No doubt George Sand has, for a generation or more, been somewhat forgotten, but what great writer has not shared the same fate? When the materialistic age has passed away, many famous writers of the past will be resurrected, and with them George Sand; for her novels, although written to please and entertain, discuss questions of religion, philosophy, morality, problems of the heart, conscience, and education,--and this is done in such a dramatic way that one feels all to be true. More than that, her characters are all capable of carrying out, to the end, a common moral and general theme with eloquence seldom found in novels.
An interesting comparison might be made between Mme. de Staël and George Sand, the two greatest women writers of France. Both wrote from their experience of life, and fought passionately against the prejudices and restrictions of social conventions; both were ideal natures and were severely tried in the school of life, profiting by their experiences; both possessed highly sensitive natures, and suffered much; both were keenly enthusiastic and sympathetic, with pardonable weaknesses; both lived through tragic wars; both evinced a dislike for the commonplace and strove for greater freedom, but for different publics, after unhappy marriages, both rose up as accusers against the prevalent system of marrying young girls. But Mme. de Staël was a virtuoso in conversation, a salon queen, and her happiness was to be found in society alone; while George Sand found her happiness in communion with Nature. This explains the two natures, their sufferings, their joys, their writings.

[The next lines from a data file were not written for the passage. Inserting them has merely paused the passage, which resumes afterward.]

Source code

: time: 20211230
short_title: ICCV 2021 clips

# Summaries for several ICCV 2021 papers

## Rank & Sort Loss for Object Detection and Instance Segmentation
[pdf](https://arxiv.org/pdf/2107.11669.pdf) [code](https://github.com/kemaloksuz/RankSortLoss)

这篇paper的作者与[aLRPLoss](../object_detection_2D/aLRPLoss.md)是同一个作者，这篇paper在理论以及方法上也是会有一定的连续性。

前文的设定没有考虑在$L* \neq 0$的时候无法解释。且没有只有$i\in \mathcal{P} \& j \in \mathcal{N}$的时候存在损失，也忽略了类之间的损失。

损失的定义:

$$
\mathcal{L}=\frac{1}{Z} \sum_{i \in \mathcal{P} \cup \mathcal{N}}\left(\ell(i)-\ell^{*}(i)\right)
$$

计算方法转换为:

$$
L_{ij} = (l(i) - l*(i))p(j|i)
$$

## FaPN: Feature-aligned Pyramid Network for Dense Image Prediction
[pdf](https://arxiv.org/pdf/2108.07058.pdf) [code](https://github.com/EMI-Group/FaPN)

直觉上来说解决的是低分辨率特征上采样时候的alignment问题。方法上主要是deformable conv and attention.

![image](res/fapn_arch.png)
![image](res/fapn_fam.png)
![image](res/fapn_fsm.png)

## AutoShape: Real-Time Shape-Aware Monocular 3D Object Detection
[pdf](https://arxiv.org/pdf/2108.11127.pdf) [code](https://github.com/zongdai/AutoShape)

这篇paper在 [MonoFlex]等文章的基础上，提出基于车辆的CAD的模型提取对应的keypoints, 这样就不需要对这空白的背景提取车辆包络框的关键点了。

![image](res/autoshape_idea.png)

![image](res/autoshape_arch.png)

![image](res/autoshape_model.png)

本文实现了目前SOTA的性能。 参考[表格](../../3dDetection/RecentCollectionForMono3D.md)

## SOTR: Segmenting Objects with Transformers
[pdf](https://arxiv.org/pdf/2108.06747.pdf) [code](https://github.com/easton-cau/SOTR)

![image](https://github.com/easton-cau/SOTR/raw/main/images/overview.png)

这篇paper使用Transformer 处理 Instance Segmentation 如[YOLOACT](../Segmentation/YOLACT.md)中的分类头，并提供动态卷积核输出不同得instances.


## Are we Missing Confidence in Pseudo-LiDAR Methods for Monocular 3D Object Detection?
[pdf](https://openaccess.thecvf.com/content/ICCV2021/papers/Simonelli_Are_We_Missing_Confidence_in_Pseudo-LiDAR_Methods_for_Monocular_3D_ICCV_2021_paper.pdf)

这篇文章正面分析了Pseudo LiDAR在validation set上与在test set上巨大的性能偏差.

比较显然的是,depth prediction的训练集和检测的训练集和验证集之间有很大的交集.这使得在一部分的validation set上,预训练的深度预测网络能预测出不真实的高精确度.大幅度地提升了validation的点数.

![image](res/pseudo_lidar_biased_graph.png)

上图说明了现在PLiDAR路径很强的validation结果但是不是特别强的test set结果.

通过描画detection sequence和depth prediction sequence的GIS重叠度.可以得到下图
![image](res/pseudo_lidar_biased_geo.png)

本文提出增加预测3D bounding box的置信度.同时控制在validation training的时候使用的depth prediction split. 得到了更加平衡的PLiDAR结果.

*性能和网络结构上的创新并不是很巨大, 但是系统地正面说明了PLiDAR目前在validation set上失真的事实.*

The greatest punishment ever inflicted upon Mme. de Staël was her exile, for it deprived her of her social life, a fact of which the emperor was well aware. Her entire literary effort was directed to describing her social life and the relation of society to life. "She belongs to the moralists and to the writers who wrote of society and man--social psychologists." Not poetic or artistic by nature, but with an exceptional power of observation, she shows on every side the influence of a pedagogical, literary, and social training; she was the product of an artificial culture.